Le facteur majeur derrière la réception défavorable du plan par les marchés est toutefois à chercher dans le troisième pan, le fonds visant à racheter les actifs toxiques. Enlever ce fardeau du bilan des banques est clairement souhaitable, afin qu’elle puisse tourner la page. La pierre d’achoppement demeure le prix auquel ces actifs seraient repris. Un prix élevé ferait le bonheur des banques, mais aucun investisseur privé ne se porterait acquéreur. Un prix plus faible qui attirerait des acheteurs forcerait en revanche les banques à reconnaitre l’ampleur de leurs pertes. Ce problème a sonné le glas de la première version du plan Paulson en Septembre, et les marchés attendaient dès lors des précisions dans le nouveau plan. Le trésor est cependant resté très lacunaire, indiquant que les aspects concrets restaient à définir. Cela a donné une impression que les autorités étaient quelque peu dépassées par les événements.
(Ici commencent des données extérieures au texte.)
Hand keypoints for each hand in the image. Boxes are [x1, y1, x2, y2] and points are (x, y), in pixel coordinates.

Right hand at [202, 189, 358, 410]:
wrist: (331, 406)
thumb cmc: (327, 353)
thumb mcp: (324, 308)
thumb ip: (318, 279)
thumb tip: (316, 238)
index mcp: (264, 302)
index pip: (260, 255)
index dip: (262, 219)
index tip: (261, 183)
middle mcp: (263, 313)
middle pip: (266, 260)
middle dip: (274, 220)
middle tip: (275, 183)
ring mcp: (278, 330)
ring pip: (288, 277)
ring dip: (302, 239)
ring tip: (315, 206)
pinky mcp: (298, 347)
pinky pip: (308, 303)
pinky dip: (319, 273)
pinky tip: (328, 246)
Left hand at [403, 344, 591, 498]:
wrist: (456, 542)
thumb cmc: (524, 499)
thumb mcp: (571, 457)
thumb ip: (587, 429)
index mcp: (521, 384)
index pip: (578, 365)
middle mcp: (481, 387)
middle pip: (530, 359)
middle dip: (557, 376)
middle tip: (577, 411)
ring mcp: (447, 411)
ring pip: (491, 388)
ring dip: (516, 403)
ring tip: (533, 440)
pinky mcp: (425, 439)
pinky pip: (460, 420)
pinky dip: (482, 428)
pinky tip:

Ou en sommes-nous dès lors ? Tout d’abord, le soutient massif au crédit devrait être mis en place, prévenant ainsi un gel profond des financements aux consommateurs et aux entreprises. On peut aussi s’attendre à des annonces supplémentaires quand à la question des actifs toxiques. Le manque de détails du plan présenté semble refléter essentiellement un ajustement de dernière minute de la stratégie. L’état est conscient du besoin pressant de débloquer le système bancaire afin d’éviter que de banques « zombies », insolvables mais toujours en vie, ne constituent un poids mort sur le reste de l’économie. Le gouvernement oserait-il une nationalisation ? Vu la taille du problème, ce pas ne serait de loin pas bon marché. De plus, un large pan de l’échiquier politique américain s’y opposerait vertement. Toutefois, l’administration Obama est consciente de la gravité de l’enjeu, et s’il faut en arriver là, il y a de bonnes chances qu’elle prenne le taureau par les cornes. Affaire à suivre donc.